The ban on plastic bags takes effect today after manufacturers lost their bid to stop its implementation on Friday.
We urge that implementation of the plastic bags ban be done in an orderly manner.
The authorities should not rush to make arbitrary arrests since the ultimate goal must be to clean up the environment.
Caution is needed as the ban is effected to ensure that the enforcement officers don’t harass ordinary citizens.
The government should ensure that personnel effecting the ban don’t use it as a means of extorting bribes.
For the manufacturers, all is not lost after losing their court bid to reverse the ban on Friday.
They should now set out to learn from their counterparts in other African countries like Rwanda, which have successfully banned plastic bags.
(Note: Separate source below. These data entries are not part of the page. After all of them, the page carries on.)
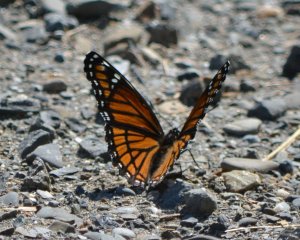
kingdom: Animalia
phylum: Arthropoda
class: Insecta
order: Lepidoptera
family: Nymphalidae
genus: Limenitis
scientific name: Limenitis archippus
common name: Viceroy
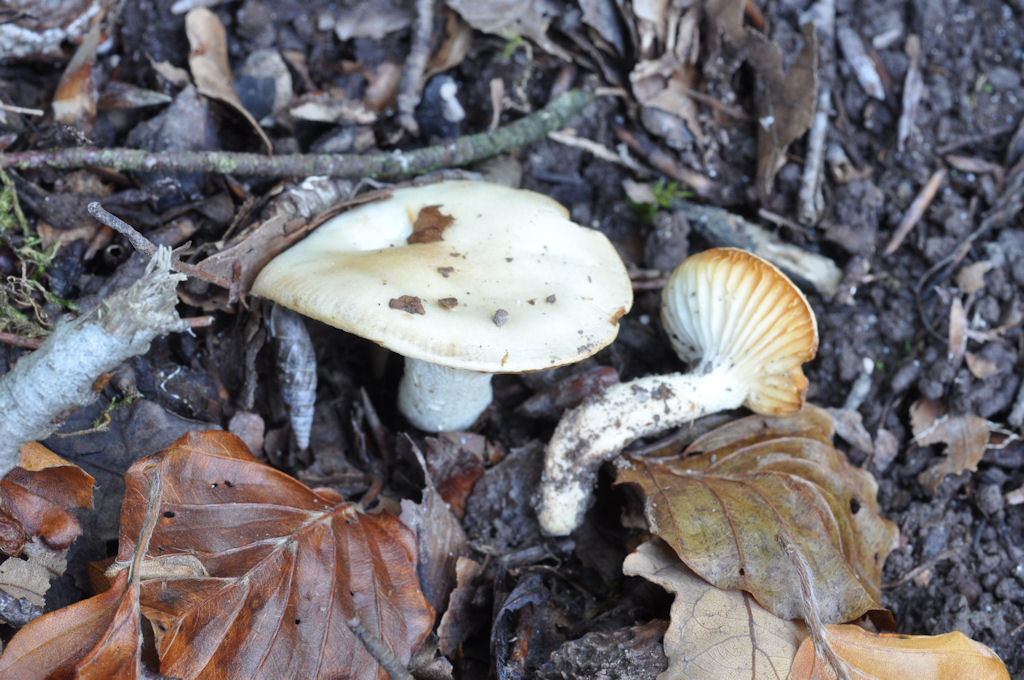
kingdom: Fungi
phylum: Basidiomycota
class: Agaricomycetes
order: Agaricales
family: Hygrophoraceae
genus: Hygrophorus
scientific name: Hygrophorus discoxanthus
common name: ildelugtende sneglehat
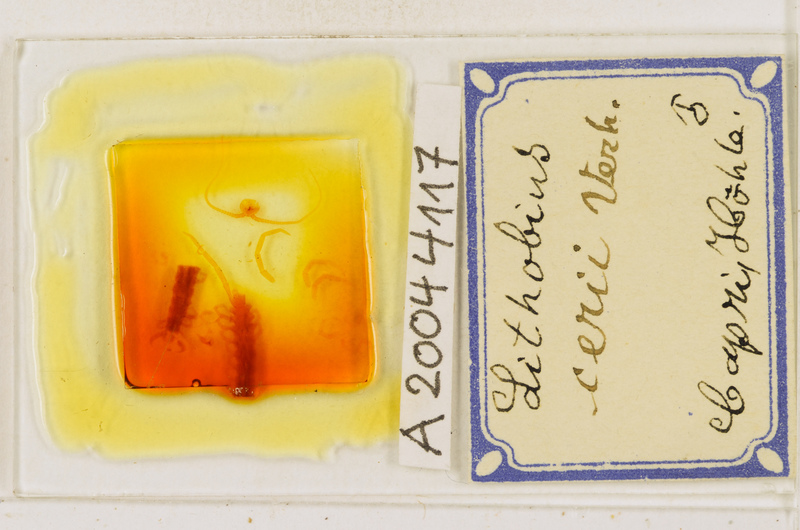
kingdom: Animalia
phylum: Arthropoda
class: Chilopoda
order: Lithobiomorpha
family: Lithobiidae
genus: Lithobius
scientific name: Lithobius cerii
We all know that when change arrives there is always bound to be stiff opposition, but gradually it becomes acceptable.
The government was adamant that it would not suspend the plastics ban after holding talks with manufacturers for 10 years.
The damage wrought by plastic bags on the environment is enormous and it is going to take years to clean-up. We have all seen how plastic bags choke our ecosystem. For example, supermarkets used to dish out 100 million plastic bags to shoppers annually.
Plastic bags not only harm animals. fish and birds, but also pose a serious threat to human lives.
The National Environment Management Authority must now scale up education programmes for the masses to enlighten them on how to adopt alternative green solutions.
Eco-friendly carrier bags like baskets should be mass produced to make them cheaper for Kenyans This can be achieved by offering incentives to manufacturers.
The onus is now on these manufacturers to adopt eco-friendly bags in their production processes.
We owe it to current and future generations to ensure that our environment is made conducive for life.